EXTRACTED DATA below:

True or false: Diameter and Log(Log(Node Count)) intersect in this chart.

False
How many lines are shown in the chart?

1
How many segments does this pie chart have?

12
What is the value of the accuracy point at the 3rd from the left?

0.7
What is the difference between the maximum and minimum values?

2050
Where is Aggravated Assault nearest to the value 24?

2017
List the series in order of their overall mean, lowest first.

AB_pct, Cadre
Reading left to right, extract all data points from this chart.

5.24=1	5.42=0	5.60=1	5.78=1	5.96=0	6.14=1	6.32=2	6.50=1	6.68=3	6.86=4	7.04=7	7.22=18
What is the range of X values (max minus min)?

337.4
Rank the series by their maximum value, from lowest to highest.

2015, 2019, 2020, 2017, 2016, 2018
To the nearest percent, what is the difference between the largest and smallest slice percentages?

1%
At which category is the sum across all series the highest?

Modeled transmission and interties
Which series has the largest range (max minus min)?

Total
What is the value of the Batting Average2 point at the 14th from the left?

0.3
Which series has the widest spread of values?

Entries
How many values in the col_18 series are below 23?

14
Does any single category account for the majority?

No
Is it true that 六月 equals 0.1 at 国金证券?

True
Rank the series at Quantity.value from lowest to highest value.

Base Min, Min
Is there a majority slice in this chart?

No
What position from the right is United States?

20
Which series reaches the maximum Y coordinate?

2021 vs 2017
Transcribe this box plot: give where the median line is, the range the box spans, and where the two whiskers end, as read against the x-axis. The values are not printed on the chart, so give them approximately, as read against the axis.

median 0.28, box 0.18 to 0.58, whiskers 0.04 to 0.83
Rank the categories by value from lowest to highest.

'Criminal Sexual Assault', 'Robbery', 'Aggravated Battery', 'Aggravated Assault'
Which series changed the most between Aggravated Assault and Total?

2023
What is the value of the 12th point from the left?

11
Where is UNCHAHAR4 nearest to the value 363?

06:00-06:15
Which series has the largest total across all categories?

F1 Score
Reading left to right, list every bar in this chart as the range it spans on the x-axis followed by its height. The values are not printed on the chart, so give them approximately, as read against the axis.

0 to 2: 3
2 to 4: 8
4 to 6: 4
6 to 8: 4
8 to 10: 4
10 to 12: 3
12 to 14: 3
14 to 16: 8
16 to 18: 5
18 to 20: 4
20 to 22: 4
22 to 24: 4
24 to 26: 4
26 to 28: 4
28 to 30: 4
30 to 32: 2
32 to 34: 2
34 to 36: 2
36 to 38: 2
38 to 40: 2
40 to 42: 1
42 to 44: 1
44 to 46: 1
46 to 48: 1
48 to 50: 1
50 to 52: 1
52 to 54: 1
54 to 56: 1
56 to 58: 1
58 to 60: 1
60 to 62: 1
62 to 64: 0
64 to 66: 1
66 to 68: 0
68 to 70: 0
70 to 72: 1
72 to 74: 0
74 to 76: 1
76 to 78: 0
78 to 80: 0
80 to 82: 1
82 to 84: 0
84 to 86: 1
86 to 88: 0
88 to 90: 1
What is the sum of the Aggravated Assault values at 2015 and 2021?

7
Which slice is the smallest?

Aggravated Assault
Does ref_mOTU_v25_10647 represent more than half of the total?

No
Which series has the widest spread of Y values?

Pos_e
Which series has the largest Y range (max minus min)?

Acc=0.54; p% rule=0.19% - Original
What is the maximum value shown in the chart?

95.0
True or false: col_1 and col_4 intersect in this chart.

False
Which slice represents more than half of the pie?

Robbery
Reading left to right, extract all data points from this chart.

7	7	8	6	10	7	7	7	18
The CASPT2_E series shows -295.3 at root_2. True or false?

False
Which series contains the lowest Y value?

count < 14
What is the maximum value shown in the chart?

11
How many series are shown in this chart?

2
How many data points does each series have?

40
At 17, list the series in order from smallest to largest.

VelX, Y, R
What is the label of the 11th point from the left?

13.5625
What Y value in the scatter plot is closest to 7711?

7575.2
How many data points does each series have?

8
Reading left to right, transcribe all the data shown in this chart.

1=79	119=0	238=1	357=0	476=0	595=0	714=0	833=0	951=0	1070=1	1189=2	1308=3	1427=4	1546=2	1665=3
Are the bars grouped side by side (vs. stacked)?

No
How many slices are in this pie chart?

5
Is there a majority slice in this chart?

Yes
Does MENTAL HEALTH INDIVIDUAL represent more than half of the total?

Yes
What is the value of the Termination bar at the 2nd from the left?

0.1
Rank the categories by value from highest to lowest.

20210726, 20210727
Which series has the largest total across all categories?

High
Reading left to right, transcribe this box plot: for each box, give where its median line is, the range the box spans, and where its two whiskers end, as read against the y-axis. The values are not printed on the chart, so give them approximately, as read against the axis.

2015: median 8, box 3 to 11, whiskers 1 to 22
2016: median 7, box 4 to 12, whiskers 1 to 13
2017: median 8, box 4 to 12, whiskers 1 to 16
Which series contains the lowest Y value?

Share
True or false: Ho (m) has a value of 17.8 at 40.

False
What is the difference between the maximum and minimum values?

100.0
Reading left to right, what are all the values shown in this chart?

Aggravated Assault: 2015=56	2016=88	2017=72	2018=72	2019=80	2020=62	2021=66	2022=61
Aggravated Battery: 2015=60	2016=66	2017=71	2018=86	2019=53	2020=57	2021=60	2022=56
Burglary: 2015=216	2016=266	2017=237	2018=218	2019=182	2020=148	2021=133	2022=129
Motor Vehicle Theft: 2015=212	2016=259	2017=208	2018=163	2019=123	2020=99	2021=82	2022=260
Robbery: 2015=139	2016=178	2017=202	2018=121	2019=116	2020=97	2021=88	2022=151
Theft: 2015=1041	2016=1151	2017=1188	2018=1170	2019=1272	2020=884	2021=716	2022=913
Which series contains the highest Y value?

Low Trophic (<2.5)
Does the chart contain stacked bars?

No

End of EXTRACTED DATA.

→ TASK PROMPT:
Copy all of the records above word for word.

→ ANSWER TO THE EXERCISE:
True or false: Diameter and Log(Log(Node Count)) intersect in this chart.

False
How many lines are shown in the chart?

1
How many segments does this pie chart have?

12
What is the value of the accuracy point at the 3rd from the left?

0.7
What is the difference between the maximum and minimum values?

2050
Where is Aggravated Assault nearest to the value 24?

2017
List the series in order of their overall mean, lowest first.

AB_pct, Cadre
Reading left to right, extract all data points from this chart.

5.24=1	5.42=0	5.60=1	5.78=1	5.96=0	6.14=1	6.32=2	6.50=1	6.68=3	6.86=4	7.04=7	7.22=18
What is the range of X values (max minus min)?

337.4
Rank the series by their maximum value, from lowest to highest.

2015, 2019, 2020, 2017, 2016, 2018
To the nearest percent, what is the difference between the largest and smallest slice percentages?

1%
At which category is the sum across all series the highest?

Modeled transmission and interties
Which series has the largest range (max minus min)?

Total
What is the value of the Batting Average2 point at the 14th from the left?

0.3
Which series has the widest spread of values?

Entries
How many values in the col_18 series are below 23?

14
Does any single category account for the majority?

No
Is it true that 六月 equals 0.1 at 国金证券?

True
Rank the series at Quantity.value from lowest to highest value.

Base Min, Min
Is there a majority slice in this chart?

No
What position from the right is United States?

20
Which series reaches the maximum Y coordinate?

2021 vs 2017
Transcribe this box plot: give where the median line is, the range the box spans, and where the two whiskers end, as read against the x-axis. The values are not printed on the chart, so give them approximately, as read against the axis.

median 0.28, box 0.18 to 0.58, whiskers 0.04 to 0.83
Rank the categories by value from lowest to highest.

'Criminal Sexual Assault', 'Robbery', 'Aggravated Battery', 'Aggravated Assault'
Which series changed the most between Aggravated Assault and Total?

2023
What is the value of the 12th point from the left?

11
Where is UNCHAHAR4 nearest to the value 363?

06:00-06:15
Which series has the largest total across all categories?

F1 Score
Reading left to right, list every bar in this chart as the range it spans on the x-axis followed by its height. The values are not printed on the chart, so give them approximately, as read against the axis.

0 to 2: 3
2 to 4: 8
4 to 6: 4
6 to 8: 4
8 to 10: 4
10 to 12: 3
12 to 14: 3
14 to 16: 8
16 to 18: 5
18 to 20: 4
20 to 22: 4
22 to 24: 4
24 to 26: 4
26 to 28: 4
28 to 30: 4
30 to 32: 2
32 to 34: 2
34 to 36: 2
36 to 38: 2
38 to 40: 2
40 to 42: 1
42 to 44: 1
44 to 46: 1
46 to 48: 1
48 to 50: 1
50 to 52: 1
52 to 54: 1
54 to 56: 1
56 to 58: 1
58 to 60: 1
60 to 62: 1
62 to 64: 0
64 to 66: 1
66 to 68: 0
68 to 70: 0
70 to 72: 1
72 to 74: 0
74 to 76: 1
76 to 78: 0
78 to 80: 0
80 to 82: 1
82 to 84: 0
84 to 86: 1
86 to 88: 0
88 to 90: 1
What is the sum of the Aggravated Assault values at 2015 and 2021?

7
Which slice is the smallest?

Aggravated Assault
Does ref_mOTU_v25_10647 represent more than half of the total?

No
Which series has the widest spread of Y values?

Pos_e
Which series has the largest Y range (max minus min)?

Acc=0.54; p% rule=0.19% - Original
What is the maximum value shown in the chart?

95.0
True or false: col_1 and col_4 intersect in this chart.

False
Which slice represents more than half of the pie?

Robbery
Reading left to right, extract all data points from this chart.

7	7	8	6	10	7	7	7	18
The CASPT2_E series shows -295.3 at root_2. True or false?

False
Which series contains the lowest Y value?

count < 14
What is the maximum value shown in the chart?

11
How many series are shown in this chart?

2
How many data points does each series have?

40
At 17, list the series in order from smallest to largest.

VelX, Y, R
What is the label of the 11th point from the left?

13.5625
What Y value in the scatter plot is closest to 7711?

7575.2
How many data points does each series have?

8
Reading left to right, transcribe all the data shown in this chart.

1=79	119=0	238=1	357=0	476=0	595=0	714=0	833=0	951=0	1070=1	1189=2	1308=3	1427=4	1546=2	1665=3
Are the bars grouped side by side (vs. stacked)?

No
How many slices are in this pie chart?

5
Is there a majority slice in this chart?

Yes
Does MENTAL HEALTH INDIVIDUAL represent more than half of the total?

Yes
What is the value of the Termination bar at the 2nd from the left?

0.1
Rank the categories by value from highest to lowest.

20210726, 20210727
Which series has the largest total across all categories?

High
Reading left to right, transcribe this box plot: for each box, give where its median line is, the range the box spans, and where its two whiskers end, as read against the y-axis. The values are not printed on the chart, so give them approximately, as read against the axis.

2015: median 8, box 3 to 11, whiskers 1 to 22
2016: median 7, box 4 to 12, whiskers 1 to 13
2017: median 8, box 4 to 12, whiskers 1 to 16
Which series contains the lowest Y value?

Share
True or false: Ho (m) has a value of 17.8 at 40.

False
What is the difference between the maximum and minimum values?

100.0
Reading left to right, what are all the values shown in this chart?

Aggravated Assault: 2015=56	2016=88	2017=72	2018=72	2019=80	2020=62	2021=66	2022=61
Aggravated Battery: 2015=60	2016=66	2017=71	2018=86	2019=53	2020=57	2021=60	2022=56
Burglary: 2015=216	2016=266	2017=237	2018=218	2019=182	2020=148	2021=133	2022=129
Motor Vehicle Theft: 2015=212	2016=259	2017=208	2018=163	2019=123	2020=99	2021=82	2022=260
Robbery: 2015=139	2016=178	2017=202	2018=121	2019=116	2020=97	2021=88	2022=151
Theft: 2015=1041	2016=1151	2017=1188	2018=1170	2019=1272	2020=884	2021=716	2022=913
Which series contains the highest Y value?

Low Trophic (<2.5)
Does the chart contain stacked bars?

No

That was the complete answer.